In this paper, a Logit model was proposed for evaluating the preference for MaaS in an extra-urban context with weak demand. The model was specified, calibrated, and validated using a small sample size. The main purpose of the paper was to evaluate the possibility of using a model of this type for the design of a future, more extensive investigation. The model was considered as a pre-test model. The specification had general validity. The attributes to consider in utility had to be selected case by case. Even the calibrated parameters and the relative numerical results were valid only for the specific case study in a pre-test model phase.

The model was tested in the area of Gioia Tauro in the south of Italy. In the study area, shared mobility services, such as bike sharing and car sharing, were not widely available. This was confirmed during the pilot survey by the interviewees: 76% traveled in their own cars, 38% never used public transport, and only 5% used local public transport every working day. In the survey, three MaaS scenarios (named 1, 2, and 3) each with three subscenarios (named A, B, and C) with increasing frequency of transport services and bundle cost were proposed to users. From the pilot survey, a Logit model was calibrated and validated with the maximum likelihood method considering four specifications for each scenario (I, II, III, and IV). In the first specification, two parameters were calibrated: one referring to time and one referring to cost. In the second specification, the age parameter was also calibrated. In the third specification, the constant parameter was calibrated with respect to the first specification. In the last specification, the label relative to the scenario was calibrated with respect to the third specification. From the first to the fourth specification, the VOT decreased while the ρ² increased. Consistent with the class of users surveyed, the fourth specification had better results, but the time parameter was not statistically significant based on a Student’s t-test at a 95% confidence level.

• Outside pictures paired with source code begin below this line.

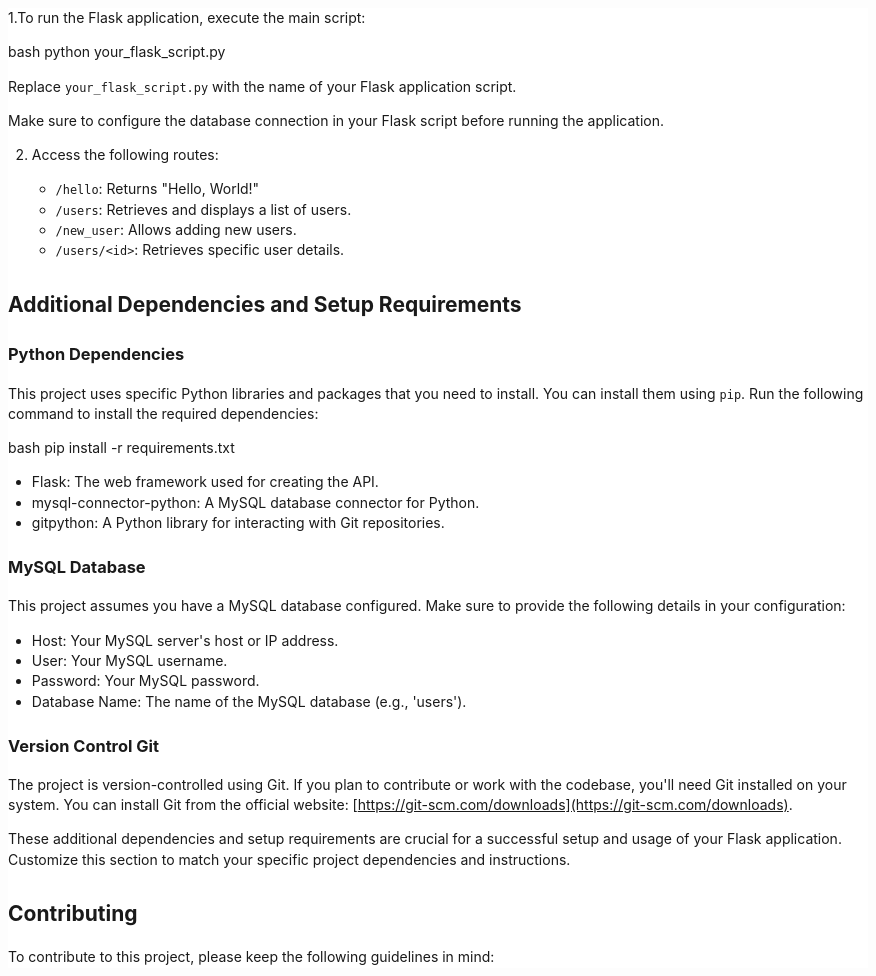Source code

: 1.To run the Flask application, execute the main script:

bash
python your_flask_script.py

Replace `your_flask_script.py` with the name of your Flask application script.

Make sure to configure the database connection in your Flask script before running the application.

2. Access the following routes:

   - `/hello`: Returns "Hello, World!"
   - `/users`: Retrieves and displays a list of users.
   - `/new_user`: Allows adding new users.
   - `/users/<id>`: Retrieves specific user details.


## Additional Dependencies and Setup Requirements

### Python Dependencies

This project uses specific Python libraries and packages that you need to install. You can install them using `pip`. Run the following command to install the required dependencies:

bash
pip install -r requirements.txt

- Flask: The web framework used for creating the API.
- mysql-connector-python: A MySQL database connector for Python.
- gitpython: A Python library for interacting with Git repositories.

### MySQL Database

This project assumes you have a MySQL database configured. Make sure to provide the following details in your configuration:

- Host: Your MySQL server's host or IP address.
- User: Your MySQL username.
- Password: Your MySQL password.
- Database Name: The name of the MySQL database (e.g., 'users').

### Version Control Git

The project is version-controlled using Git. If you plan to contribute or work with the codebase, you'll need Git installed on your system. You can install Git from the official website: [https://git-scm.com/downloads](https://git-scm.com/downloads).

These additional dependencies and setup requirements are crucial for a successful setup and usage of your Flask application. Customize this section to match your specific project dependencies and instructions.


## Contributing

To contribute to this project, please keep the following guidelines in mind:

In the case study, for long-distance journeys without parking payment in the current scenarios and for short-distance journeys, the elasticity was approximately 0.65, with highly variable preference probabilities (MaaS preference between 20% and 80% increasing with travel time). For long-distance journeys with parking payment in the current scenarios the elasticity was approximately 0.15 (MaaS preference around 50% slightly increasing with travel time).

These results indicate that the preference for MaaS grew with the increase in travel time and was strongly influenced by the price of the bundle. From the utility specifications, it can be observed that the inclusion of the ‘scenario’ variable led to a significant increase in the ρ² statistic (from 0.30 to 0.50 in scenario 1, from 0.20 to 0.44 in scenario 2, and from 0.36 to 0.51 in scenario 3). This variable had a positive sign in the calibrations in the case study. It was a label and an indicator of the preferences of sample users toward MaaS, and the variable was not necessarily linked to service-level variables.

The model has limits to be developed in future works. It was based on a pilot sample and, due to the small number of interviews, it was not possible to calibrate a greater number of parameters or other typology of random utility models, which would have allowed us to obtain a greater amount of information relating to MaaS.

The model must be considered as a pre-test model useful for designing a larger sample and a more general preference model. This work should be considered preliminary and could be the basis for building a MaaS preference model and carrying out a larger survey in order to calibrate a greater number of parameters considering the results obtained in this paper. Furthermore, other types of choice models could be specified and tested, as well as considering possible covariance between alternatives.